Calcium transfer and mass balance associated with soil carbonate in a semi‐arid silicate watershed (North Cameroon): An overlooked geochemical cascade?

Abstract

Calcium is a key element of the Earth system and closely coupled to the carbon cycle. Weathering of silicate releases Ca, which is exported and sequestered in oceans. However, pedogenic calcium carbonate constitutes a second Ca‐trapping pathway that has received less attention. Large accumulations of pedogenic calcium carbonate nodules, associated with palaeo‐Vertisols, are widespread in North Cameroon, despite a carbonate‐free watershed. A previous study suggested that a significant proportion of Ca released during weathering was trapped in palaeo‐Vertisols but the pathways involved in the transfer of Ca from sources (the granite and the Saharan dust) to a temporary sink (the carbonate nodules) remain unclear. This study aims to compare the distribution of elements in carbonate nodules and their associated past and present compartments for Ca in the landscape. These compartments are all characterised by a distinctive geochemical composition, resulting from specific processes. Three end members have been defined based on geochemical data: (a) the granite and its residual products, dominated by K2O and Na2O, Ti and Zr, HREE, and a positive Ce anomaly; (b) the soil parental material and the Saharan dust, dominated by Al2O3, Fe2O3 and MgO, V, HREE, and a positive Ce anomaly; and finally (c) the carbonate nodules, which are dominated by CaO, a depletion in V, Ti and Zr, and an enrichment in REE with a negative Ce anomaly.

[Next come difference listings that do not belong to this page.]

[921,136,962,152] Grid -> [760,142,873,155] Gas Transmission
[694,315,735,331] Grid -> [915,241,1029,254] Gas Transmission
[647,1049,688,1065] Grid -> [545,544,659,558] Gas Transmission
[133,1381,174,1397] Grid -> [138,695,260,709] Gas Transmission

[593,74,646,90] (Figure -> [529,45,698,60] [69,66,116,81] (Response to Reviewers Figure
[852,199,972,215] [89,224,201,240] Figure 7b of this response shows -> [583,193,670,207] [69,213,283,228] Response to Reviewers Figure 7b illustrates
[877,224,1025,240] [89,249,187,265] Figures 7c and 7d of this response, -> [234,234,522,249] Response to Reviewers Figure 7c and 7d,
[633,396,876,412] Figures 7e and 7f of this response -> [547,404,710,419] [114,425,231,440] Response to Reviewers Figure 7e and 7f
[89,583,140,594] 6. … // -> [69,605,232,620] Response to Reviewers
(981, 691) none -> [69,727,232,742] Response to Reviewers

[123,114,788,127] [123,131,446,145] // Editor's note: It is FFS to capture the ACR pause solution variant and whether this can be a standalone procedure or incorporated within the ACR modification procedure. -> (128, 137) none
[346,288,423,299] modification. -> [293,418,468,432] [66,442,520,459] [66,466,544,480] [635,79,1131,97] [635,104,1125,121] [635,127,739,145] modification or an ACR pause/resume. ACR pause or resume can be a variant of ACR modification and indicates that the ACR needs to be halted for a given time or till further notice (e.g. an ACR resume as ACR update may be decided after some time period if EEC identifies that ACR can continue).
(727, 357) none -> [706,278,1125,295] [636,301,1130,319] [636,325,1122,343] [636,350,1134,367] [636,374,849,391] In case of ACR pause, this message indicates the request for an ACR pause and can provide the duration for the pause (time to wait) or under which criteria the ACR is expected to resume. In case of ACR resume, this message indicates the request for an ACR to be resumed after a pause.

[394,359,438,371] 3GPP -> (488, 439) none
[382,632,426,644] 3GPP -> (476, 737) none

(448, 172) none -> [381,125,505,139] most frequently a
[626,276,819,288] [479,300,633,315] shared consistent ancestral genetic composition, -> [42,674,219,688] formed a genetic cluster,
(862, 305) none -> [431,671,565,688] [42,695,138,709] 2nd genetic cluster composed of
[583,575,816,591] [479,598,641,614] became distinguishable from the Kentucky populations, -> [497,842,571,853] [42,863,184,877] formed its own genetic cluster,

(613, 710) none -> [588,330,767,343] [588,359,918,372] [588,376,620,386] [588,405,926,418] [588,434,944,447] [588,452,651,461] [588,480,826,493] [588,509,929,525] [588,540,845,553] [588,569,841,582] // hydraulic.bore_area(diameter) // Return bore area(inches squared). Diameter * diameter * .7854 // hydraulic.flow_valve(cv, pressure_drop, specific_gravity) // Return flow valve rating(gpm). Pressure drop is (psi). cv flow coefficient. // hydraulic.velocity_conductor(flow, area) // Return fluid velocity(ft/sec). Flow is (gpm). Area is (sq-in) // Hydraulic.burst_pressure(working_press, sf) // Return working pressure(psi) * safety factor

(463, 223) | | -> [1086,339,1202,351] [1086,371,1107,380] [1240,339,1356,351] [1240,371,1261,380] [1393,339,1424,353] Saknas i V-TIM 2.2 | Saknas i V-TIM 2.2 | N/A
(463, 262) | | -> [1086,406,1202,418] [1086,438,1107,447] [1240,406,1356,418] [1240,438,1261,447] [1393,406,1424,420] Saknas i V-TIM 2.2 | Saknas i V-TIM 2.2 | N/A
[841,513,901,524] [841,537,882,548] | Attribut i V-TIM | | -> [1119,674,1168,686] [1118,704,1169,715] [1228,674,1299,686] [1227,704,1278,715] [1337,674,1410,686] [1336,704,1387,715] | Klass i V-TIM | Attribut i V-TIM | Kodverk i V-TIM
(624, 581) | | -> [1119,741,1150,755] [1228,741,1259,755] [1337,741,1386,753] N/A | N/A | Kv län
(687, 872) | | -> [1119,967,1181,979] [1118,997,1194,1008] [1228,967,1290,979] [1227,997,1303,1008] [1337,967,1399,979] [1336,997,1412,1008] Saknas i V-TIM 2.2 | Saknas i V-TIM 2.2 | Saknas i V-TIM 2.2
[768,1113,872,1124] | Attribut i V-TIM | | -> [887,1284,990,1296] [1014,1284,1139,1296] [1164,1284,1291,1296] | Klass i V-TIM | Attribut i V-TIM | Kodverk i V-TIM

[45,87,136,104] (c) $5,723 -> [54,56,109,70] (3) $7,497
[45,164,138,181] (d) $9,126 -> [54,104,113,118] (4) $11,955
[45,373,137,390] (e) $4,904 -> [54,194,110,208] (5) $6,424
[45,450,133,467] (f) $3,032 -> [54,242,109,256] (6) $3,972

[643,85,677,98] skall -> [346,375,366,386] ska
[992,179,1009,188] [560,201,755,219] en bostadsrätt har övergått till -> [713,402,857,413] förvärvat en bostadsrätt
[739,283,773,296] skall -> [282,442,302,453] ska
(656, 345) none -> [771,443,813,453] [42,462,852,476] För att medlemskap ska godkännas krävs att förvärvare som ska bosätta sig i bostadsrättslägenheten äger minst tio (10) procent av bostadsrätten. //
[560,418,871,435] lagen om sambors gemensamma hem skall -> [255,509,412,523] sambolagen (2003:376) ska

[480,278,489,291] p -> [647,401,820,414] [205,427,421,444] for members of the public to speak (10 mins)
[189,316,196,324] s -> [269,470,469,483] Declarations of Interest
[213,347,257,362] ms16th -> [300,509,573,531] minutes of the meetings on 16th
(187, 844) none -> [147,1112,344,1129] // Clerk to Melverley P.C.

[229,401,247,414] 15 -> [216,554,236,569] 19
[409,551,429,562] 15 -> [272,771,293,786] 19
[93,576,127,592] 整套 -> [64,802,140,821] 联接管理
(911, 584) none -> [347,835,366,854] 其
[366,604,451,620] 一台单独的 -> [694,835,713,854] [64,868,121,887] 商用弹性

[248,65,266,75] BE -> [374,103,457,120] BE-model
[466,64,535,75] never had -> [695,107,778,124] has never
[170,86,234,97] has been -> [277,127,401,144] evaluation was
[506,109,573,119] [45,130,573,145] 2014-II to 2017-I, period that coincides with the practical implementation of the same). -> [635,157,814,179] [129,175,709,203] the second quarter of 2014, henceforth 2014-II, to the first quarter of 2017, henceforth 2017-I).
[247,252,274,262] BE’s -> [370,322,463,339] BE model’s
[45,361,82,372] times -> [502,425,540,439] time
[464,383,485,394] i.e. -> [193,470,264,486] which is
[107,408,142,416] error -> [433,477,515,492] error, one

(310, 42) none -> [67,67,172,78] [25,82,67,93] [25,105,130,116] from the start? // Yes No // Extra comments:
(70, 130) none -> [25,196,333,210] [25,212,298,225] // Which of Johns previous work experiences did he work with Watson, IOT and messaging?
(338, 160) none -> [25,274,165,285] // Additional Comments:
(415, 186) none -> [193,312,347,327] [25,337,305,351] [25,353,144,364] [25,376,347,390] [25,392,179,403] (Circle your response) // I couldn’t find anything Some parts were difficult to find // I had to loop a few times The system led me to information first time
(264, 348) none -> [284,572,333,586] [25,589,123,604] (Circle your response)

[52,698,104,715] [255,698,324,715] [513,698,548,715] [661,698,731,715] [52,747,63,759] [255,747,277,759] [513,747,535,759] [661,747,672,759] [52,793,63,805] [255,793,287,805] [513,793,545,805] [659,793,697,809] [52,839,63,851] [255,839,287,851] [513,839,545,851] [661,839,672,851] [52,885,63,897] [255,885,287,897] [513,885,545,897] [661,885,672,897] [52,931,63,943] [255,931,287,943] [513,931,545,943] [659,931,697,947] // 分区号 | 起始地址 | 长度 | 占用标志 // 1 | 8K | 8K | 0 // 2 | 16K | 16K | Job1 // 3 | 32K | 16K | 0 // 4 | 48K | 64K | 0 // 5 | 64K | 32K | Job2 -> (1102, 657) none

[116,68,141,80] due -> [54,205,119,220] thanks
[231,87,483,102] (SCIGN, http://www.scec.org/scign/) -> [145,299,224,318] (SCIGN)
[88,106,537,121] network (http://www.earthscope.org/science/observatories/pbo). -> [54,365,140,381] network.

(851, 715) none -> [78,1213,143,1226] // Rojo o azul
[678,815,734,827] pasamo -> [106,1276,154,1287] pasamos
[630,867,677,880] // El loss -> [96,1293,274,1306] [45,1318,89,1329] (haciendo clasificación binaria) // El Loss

Mass balance calculations in soil profiles demonstrated that the accumulation of Ca in carbonate nodules exceeds the Ca released by chemical weathering of the parental material, because of a continuous accumulation and contribution from lateral transfers. Consequently, at the landscape scale, carbonate nodules associated with palaeo‐Vertisols constitute a temporary sink for Ca. Such a spatial relationship between sources and transient compartments opens an avenue to the new concept of ‘geochemical cascade’, similar in terms of geochemistry, to the concept of ‘sediment cascade’ developed by continental sedimentologists.